Fall is a time of year that impacts many people emotionally. Some struggle with the end of summertime and the shorter periods of daylight that come with the season. These changes can alter your mood, slow your thoughts down, and impact your ability to concentrate or focus. Throw in the fact that the holiday season is quickly approaching, and it’s easy to see why so many people need treatment for seasonal depression this time of year.
“Seasonal affective disorder, more commonly called seasonal depression, is a type of clinical depression—a medical illness that causes persistent changes in the way we feel and think, and can negatively impact our ability to function,” says Jemima Kankam, MD, FAPA, a board-certified psychiatrist at MedStar Harbor Hospital. “A person who is depressed feels like they have been painted over by a dark cloud. Often, this person lacks hope, energy, and focus, and feels like they are to blame for everything negative that happens around them.”
Research indicates that across the U.S., nearly 10 million people suffer from some level of seasonal depression. Those with a family history of the illness are at a higher risk. Professionals like Dr. Kankam are trained to provide care and treatment for patients of all ages who seek help and are ultimately diagnosed with clinical depression.
“There is so much we can do to help people who are facing these types of challenges,” says Dr. Kankam. “Sometimes we prescribe medication and usually counseling. Other times we consider lifestyle adjustments that can be made. Good nutrition, living an active lifestyle, getting proper sleep, and keeping stress minimized can make a big difference.”
Especially during times of seasonal change, Dr. Kankam encourages people to educate themselves on the signs and symptoms associated with depression, and contact a physician for help if mood changes become persistent or begin impacting relationships or activities of normal, daily living.

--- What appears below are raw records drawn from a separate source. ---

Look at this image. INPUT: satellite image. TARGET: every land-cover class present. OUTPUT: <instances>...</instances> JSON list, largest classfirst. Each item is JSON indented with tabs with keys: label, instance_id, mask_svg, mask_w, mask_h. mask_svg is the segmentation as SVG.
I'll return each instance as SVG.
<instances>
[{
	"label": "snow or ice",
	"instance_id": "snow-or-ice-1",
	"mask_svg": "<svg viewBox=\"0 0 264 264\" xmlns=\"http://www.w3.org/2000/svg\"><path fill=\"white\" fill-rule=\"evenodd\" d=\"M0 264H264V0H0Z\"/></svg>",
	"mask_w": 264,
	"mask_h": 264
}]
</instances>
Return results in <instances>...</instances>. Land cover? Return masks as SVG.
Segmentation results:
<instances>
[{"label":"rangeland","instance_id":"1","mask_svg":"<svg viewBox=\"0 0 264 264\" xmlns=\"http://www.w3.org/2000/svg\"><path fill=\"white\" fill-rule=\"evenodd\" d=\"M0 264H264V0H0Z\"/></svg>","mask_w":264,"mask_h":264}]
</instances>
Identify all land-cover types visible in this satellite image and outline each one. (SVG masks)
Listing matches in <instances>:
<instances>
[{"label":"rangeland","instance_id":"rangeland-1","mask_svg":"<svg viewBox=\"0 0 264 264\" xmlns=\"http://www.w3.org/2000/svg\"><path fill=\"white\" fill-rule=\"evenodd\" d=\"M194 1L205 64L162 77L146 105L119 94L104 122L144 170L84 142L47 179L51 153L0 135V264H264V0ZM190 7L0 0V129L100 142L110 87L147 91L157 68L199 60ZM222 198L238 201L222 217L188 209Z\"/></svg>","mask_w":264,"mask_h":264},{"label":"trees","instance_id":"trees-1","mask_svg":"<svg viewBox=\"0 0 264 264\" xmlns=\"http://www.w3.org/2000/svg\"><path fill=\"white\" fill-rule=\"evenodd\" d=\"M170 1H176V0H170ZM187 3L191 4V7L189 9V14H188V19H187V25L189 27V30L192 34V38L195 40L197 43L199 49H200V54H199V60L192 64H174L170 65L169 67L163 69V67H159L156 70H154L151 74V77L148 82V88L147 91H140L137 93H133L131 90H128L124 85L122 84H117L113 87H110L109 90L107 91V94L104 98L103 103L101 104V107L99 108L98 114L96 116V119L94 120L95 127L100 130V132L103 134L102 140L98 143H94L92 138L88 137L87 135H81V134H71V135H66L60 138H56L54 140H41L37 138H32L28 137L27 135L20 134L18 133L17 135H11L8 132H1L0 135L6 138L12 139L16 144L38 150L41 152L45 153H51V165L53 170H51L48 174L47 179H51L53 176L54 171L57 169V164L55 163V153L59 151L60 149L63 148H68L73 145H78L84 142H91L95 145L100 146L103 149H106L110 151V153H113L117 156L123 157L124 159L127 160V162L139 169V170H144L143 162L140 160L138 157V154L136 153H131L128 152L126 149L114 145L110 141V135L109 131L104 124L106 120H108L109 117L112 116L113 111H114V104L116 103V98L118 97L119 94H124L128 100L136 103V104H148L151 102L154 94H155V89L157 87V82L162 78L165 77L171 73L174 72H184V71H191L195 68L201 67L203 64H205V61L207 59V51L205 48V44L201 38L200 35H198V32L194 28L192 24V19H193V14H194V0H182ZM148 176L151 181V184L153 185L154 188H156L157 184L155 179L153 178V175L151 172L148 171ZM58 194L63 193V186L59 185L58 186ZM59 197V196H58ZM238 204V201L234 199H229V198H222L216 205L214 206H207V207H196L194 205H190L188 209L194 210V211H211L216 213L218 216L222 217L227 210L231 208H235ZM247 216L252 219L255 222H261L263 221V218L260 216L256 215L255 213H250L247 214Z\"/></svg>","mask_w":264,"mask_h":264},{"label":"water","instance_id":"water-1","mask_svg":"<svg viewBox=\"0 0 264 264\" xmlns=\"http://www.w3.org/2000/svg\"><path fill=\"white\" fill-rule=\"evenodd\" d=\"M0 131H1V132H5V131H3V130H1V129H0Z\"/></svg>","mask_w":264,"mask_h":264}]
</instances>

“A lot of people delay seeking treatment because they misinterpret what they are feeling and assume it’s stress-related and that it will eventually subside,” adds Dr. Kankam. “When the negative feelings and thoughts don’t seem to go away, it could be a sign that there is a bigger problem present. Don’t ignore the signs. You don’t have to suffer with this illness. There are proven treatments available that can offer the relief you need and deserve.”
MedStar Harbor has earned a reputation as a premier provider of behavioral health services, with a team of psychiatrists, psychologists, nurse practitioners, psychiatric nurses, case managers, social workers, and clinical counselors on staff to help patients who face clinical depression, emotional challenges, and other behavioral health conditions. The hospital also has several new, state-of-the-art clinical spaces for patients seeking care on an outpatient basis, as well as a dedicated inpatient Behavioral Health Unit.